_Task statement_:
Among the entries below, please show each line that carries the word "SQUARE".

(Stored data entries)
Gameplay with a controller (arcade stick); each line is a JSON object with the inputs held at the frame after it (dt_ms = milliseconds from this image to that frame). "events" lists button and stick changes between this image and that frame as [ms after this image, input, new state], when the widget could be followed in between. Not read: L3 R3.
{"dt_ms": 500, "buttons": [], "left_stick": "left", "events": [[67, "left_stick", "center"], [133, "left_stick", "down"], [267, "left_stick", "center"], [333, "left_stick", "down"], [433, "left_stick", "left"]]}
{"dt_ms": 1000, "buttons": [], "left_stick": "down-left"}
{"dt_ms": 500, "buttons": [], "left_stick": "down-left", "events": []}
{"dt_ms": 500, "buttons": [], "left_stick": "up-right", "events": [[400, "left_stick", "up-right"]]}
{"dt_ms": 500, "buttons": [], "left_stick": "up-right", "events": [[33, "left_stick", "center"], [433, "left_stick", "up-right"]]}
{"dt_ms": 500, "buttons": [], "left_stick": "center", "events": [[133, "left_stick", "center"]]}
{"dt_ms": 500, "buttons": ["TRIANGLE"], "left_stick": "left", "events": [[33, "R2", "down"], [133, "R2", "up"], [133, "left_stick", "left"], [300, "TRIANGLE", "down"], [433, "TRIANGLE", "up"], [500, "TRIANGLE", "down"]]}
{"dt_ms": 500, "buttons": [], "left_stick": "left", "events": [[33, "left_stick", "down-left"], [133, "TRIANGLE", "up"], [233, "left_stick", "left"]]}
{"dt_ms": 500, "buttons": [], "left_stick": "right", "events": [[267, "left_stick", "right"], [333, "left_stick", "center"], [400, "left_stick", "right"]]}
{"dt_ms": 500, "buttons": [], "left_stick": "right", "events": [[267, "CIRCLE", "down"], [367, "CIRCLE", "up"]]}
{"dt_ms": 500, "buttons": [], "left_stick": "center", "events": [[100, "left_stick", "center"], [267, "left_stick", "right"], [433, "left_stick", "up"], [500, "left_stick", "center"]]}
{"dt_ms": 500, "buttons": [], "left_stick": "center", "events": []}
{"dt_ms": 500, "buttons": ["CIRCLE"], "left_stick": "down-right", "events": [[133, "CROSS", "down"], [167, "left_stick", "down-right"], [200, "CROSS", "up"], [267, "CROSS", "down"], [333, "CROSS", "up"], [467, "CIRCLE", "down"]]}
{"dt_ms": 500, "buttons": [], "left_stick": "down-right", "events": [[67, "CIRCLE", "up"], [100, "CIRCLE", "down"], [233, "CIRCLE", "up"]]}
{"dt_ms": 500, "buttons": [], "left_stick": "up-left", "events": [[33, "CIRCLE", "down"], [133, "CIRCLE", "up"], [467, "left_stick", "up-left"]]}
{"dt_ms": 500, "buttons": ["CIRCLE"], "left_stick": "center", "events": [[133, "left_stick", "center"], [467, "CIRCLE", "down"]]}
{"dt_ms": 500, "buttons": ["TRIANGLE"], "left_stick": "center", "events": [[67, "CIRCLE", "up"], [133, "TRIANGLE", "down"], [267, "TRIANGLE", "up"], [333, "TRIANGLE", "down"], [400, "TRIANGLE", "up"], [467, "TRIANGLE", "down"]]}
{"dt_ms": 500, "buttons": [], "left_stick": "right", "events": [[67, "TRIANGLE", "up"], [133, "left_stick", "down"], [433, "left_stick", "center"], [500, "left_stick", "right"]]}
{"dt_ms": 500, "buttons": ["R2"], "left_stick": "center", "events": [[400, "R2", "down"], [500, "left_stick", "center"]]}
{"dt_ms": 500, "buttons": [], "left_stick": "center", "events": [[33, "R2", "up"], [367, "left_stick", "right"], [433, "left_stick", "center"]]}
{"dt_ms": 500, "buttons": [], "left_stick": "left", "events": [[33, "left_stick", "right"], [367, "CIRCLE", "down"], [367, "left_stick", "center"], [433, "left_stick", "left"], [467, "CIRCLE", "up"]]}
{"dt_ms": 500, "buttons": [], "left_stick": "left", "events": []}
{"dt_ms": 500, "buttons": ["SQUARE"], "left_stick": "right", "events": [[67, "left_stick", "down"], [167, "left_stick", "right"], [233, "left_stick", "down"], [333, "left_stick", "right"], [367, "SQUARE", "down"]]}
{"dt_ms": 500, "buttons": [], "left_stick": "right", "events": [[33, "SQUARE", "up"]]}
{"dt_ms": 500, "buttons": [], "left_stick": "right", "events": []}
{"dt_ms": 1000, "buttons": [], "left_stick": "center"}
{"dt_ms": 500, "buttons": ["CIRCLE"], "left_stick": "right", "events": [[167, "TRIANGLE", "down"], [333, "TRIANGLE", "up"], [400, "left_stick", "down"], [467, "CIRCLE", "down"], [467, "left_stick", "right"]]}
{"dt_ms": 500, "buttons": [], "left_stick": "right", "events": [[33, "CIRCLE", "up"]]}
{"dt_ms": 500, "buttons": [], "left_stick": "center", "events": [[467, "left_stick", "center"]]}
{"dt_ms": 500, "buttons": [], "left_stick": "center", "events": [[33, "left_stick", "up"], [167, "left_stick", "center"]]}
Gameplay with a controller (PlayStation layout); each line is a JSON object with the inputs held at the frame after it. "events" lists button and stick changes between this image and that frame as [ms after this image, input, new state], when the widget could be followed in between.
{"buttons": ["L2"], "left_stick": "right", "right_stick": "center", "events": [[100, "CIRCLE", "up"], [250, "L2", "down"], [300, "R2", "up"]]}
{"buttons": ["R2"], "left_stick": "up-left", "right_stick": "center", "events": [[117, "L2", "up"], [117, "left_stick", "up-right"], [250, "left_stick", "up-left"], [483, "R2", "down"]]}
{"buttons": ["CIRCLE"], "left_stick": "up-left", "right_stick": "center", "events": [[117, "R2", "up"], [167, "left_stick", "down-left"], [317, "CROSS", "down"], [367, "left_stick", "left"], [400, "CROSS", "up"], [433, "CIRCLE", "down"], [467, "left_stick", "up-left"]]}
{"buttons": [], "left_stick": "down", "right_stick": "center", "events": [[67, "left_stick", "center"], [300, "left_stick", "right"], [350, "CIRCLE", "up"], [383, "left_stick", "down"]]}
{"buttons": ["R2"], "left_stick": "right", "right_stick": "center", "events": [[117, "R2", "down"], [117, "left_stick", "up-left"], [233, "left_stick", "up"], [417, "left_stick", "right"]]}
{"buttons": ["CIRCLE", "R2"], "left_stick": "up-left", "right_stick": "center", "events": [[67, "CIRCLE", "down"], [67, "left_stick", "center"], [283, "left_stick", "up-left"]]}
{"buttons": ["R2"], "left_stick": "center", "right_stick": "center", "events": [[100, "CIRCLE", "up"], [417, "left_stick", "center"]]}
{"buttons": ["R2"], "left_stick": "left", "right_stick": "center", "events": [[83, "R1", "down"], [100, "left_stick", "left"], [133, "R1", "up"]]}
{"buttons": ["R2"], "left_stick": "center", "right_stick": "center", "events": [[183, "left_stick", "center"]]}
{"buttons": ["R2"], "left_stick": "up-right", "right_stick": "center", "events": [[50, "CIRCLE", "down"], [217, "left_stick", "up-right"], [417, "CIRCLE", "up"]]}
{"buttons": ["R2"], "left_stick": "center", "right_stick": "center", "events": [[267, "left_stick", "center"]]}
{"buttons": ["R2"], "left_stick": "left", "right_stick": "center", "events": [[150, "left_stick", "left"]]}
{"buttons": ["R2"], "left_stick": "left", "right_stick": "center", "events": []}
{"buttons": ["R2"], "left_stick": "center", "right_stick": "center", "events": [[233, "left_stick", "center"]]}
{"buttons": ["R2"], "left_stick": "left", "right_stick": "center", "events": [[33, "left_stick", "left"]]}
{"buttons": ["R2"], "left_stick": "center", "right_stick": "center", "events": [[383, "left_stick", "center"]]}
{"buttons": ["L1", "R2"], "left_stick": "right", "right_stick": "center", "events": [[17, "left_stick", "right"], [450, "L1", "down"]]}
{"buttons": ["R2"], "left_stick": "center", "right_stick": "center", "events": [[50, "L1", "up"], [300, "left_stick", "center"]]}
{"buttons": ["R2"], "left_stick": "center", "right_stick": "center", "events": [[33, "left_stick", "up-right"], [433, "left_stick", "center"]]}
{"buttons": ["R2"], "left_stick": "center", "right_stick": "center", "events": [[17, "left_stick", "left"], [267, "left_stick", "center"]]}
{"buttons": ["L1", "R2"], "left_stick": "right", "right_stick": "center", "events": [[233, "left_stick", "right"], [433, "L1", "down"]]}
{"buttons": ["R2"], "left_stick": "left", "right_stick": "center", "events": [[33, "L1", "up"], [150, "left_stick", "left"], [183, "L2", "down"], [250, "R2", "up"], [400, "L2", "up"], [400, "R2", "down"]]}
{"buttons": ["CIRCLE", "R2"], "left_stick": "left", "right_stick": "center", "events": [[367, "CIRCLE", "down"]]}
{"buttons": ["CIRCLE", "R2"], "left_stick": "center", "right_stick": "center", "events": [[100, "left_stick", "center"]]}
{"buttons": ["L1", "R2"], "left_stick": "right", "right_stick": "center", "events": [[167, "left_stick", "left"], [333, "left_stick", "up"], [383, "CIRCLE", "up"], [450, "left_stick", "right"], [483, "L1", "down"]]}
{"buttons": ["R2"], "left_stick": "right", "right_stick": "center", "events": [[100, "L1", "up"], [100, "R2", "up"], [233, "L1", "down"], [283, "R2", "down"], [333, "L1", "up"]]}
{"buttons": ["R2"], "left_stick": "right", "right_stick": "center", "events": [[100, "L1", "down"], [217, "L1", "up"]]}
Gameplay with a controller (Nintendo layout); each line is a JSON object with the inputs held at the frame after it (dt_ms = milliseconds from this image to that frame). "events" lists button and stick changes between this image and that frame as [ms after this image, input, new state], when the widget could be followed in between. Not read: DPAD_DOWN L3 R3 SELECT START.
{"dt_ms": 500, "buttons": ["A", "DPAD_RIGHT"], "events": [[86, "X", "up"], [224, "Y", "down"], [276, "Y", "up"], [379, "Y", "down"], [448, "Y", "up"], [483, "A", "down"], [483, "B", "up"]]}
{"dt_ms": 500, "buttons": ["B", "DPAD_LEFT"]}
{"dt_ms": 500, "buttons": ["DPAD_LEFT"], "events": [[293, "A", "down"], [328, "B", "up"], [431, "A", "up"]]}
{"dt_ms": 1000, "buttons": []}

_Solved exercise_:
{"dt_ms": 500, "buttons": ["SQUARE"], "left_stick": "right", "events": [[67, "left_stick", "down"], [167, "left_stick", "right"], [233, "left_stick", "down"], [333, "left_stick", "right"], [367, "SQUARE", "down"]]}
{"dt_ms": 500, "buttons": [], "left_stick": "right", "events": [[33, "SQUARE", "up"]]}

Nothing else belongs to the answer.